A press-in test was developed to simulate the tribology of fine blanking and massive forming processes. As shown in Figure 3, an oversized steel bolt (30.1 mm diameter) is pressed into a die (inner diameter 30.0 mm). The better the load carrying properties of the lubricant, the lower the resulting pressing force.


Figure 3: Schematic diagram of the press-in test.

Figure 4 compares the results for a formulation with 40% MCCP (50% chlorine) in red, and those for a blend of 20% Additin® RC 8000 (a sulfurized polymer) and 3% Additin® RC 3880 (a metal-free AW additive) in black. The normal force was approximately 25% less for the Additin® formulation than the MCCP formulation, even though its treat rate was much lower. The load carrying ability of the blend of Additin® additives was superior to that of the MCCP.


Figure 4: Press-in test results for normal force (kN) vs. punch speed (mm).

Thread Forming
Four MWF formulations were prepared in a Group I mineral oil (ISO VG 46) and compared in a thread forming test shown in Figure 5. Thread forming is a process of making threads in a hole by using a thread forming tool. The workpiece material was stainless steel , the diameter of the forming tool was 4 mm, and the forming depth was 6 mm. The better the EP performance and friction reducing properties of the lubricant, the lower the resulting torque.

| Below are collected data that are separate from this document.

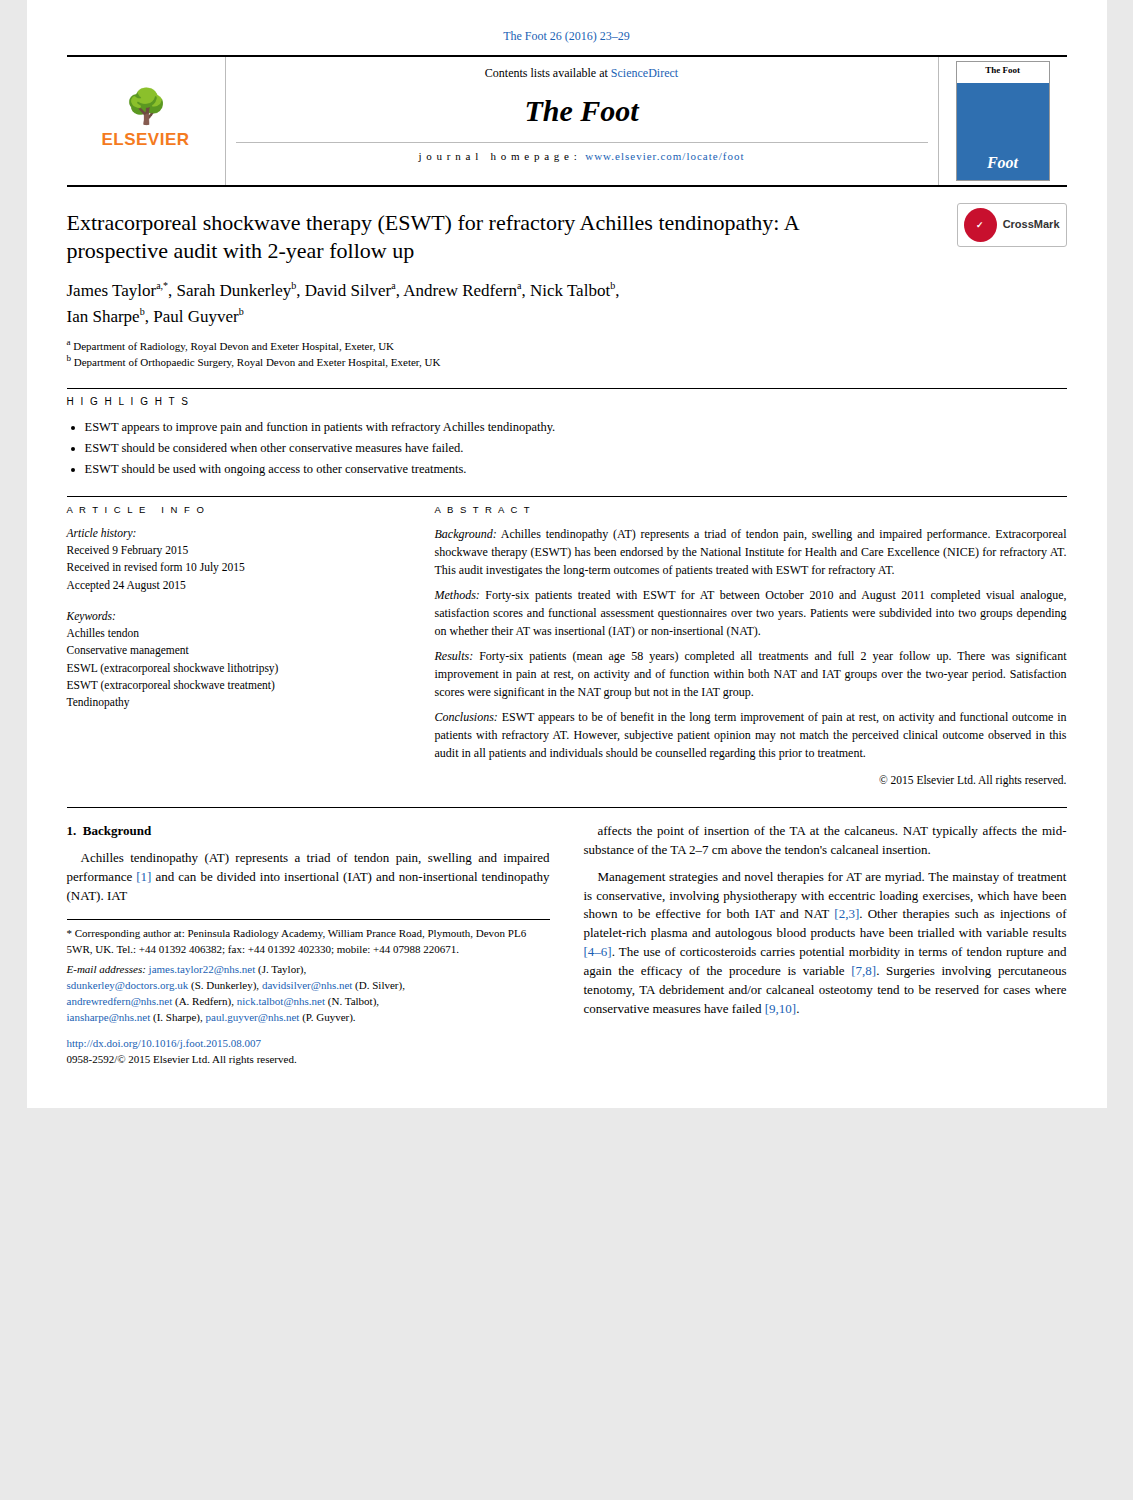The Foot 26 (2016) 23–29
🌳
ELSEVIER
Contents lists available at ScienceDirect
The Foot
j o u r n a l h o m e p a g e : www.elsevier.com/locate/foot
The Foot
Foot
✓
CrossMark
Extracorporeal shockwave therapy (ESWT) for refractory Achilles tendinopathy: A prospective audit with 2-year follow up
James Taylora,*, Sarah Dunkerleyb, David Silvera, Andrew Redferna, Nick Talbotb,
Ian Sharpeb, Paul Guyverb
a Department of Radiology, Royal Devon and Exeter Hospital, Exeter, UK
b Department of Orthopaedic Surgery, Royal Devon and Exeter Hospital, Exeter, UK
H I G H L I G H T S
ESWT appears to improve pain and function in patients with refractory Achilles tendinopathy.
ESWT should be considered when other conservative measures have failed.
ESWT should be used with ongoing access to other conservative treatments.
A R T I C L E I N F O
Article history:
Received 9 February 2015
Received in revised form 10 July 2015
Accepted 24 August 2015
Keywords:
Achilles tendon
Conservative management
ESWL (extracorporeal shockwave lithotripsy)
ESWT (extracorporeal shockwave treatment)
Tendinopathy
A B S T R A C T
Background: Achilles tendinopathy (AT) represents a triad of tendon pain, swelling and impaired performance. Extracorporeal shockwave therapy (ESWT) has been endorsed by the National Institute for Health and Care Excellence (NICE) for refractory AT. This audit investigates the long-term outcomes of patients treated with ESWT for refractory AT.
Methods: Forty-six patients treated with ESWT for AT between October 2010 and August 2011 completed visual analogue, satisfaction scores and functional assessment questionnaires over two years. Patients were subdivided into two groups depending on whether their AT was insertional (IAT) or non-insertional (NAT).
Results: Forty-six patients (mean age 58 years) completed all treatments and full 2 year follow up. There was significant improvement in pain at rest, on activity and of function within both NAT and IAT groups over the two-year period. Satisfaction scores were significant in the NAT group but not in the IAT group.
Conclusions: ESWT appears to be of benefit in the long term improvement of pain at rest, on activity and functional outcome in patients with refractory AT. However, subjective patient opinion may not match the perceived clinical outcome observed in this audit in all patients and individuals should be counselled regarding this prior to treatment.
© 2015 Elsevier Ltd. All rights reserved.
1. Background
Achilles tendinopathy (AT) represents a triad of tendon pain, swelling and impaired performance [1] and can be divided into insertional (IAT) and non-insertional tendinopathy (NAT). IAT
* Corresponding author at: Peninsula Radiology Academy, William Prance Road, Plymouth, Devon PL6 5WR, UK. Tel.: +44 01392 406382; fax: +44 01392 402330; mobile: +44 07988 220671.
E-mail addresses: james.taylor22@nhs.net (J. Taylor),
sdunkerley@doctors.org.uk (S. Dunkerley), davidsilver@nhs.net (D. Silver),
andrewredfern@nhs.net (A. Redfern), nick.talbot@nhs.net (N. Talbot),
iansharpe@nhs.net (I. Sharpe), paul.guyver@nhs.net (P. Guyver).
http://dx.doi.org/10.1016/j.foot.2015.08.007
0958-2592/© 2015 Elsevier Ltd. All rights reserved.
affects the point of insertion of the TA at the calcaneus. NAT typically affects the mid-substance of the TA 2–7 cm above the tendon's calcaneal insertion.
Management strategies and novel therapies for AT are myriad. The mainstay of treatment is conservative, involving physiotherapy with eccentric loading exercises, which have been shown to be effective for both IAT and NAT [2,3]. Other therapies such as injections of platelet-rich plasma and autologous blood products have been trialled with variable results [4–6]. The use of corticosteroids carries potential morbidity in terms of tendon rupture and again the efficacy of the procedure is variable [7,8]. Surgeries involving percutaneous tenotomy, TA debridement and/or calcaneal osteotomy tend to be reserved for cases where conservative measures have failed [9,10].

Figure 5: Photograph of the thread forming test apparatus.

In Figure 6, torque was quite high for the MWF with 10% MCCP (red), however the highest torque was observed for the MWF with 10% Calcinate™ C-400CLR, an overbased calcium sulfonate additive (black). Significantly better results were observed for the MWF with 10% Additin® RC 2540 (a sulfurized olefin EP additive, grey). The synergistic blend of 5% Additin® RC 2540 with 5% Calcinate™ C-400CLR (an overbased calcium sulfonate additive) in a MWF provided a clear additional improvement and the lowest torque in this test (yellow).


Figure 6: Thread forming test results for torque (N cm) vs. way (mm).

Strip Drawing
To simulate the tribological conditions of deep drawing of steel sheets, strips of stainless steel were drawn with 90° deflection. A lower measured drawing force indicates a better performance of the lubricant.

Additives (30% treat rate) were tested in Group I ISO VG 220 base oil. In Figure 7, the coefficient of friction (CoF) was 0.14 for the MCCP. The CoF was similar or slightly higher for Additin® RC 3080 (zinc dithiophosphate), Additin® RC 3880 (metal-free dithiophosphate) and Additin® RC 8100 (polycarboxylate). Additin® RC 8000 (sulfurized and polymerized triglycerides, CoF 0.11) and Additin® RC 2515 (inactive sulfur, hydrocarbon and triglyceride, CoF 0.09) gave better results, and Additin® RC 2526 (active sulfur, hydrocarbon and triglyceride, CoF 0.08) was the best.


Figure 7: Strip drawing test with deflection.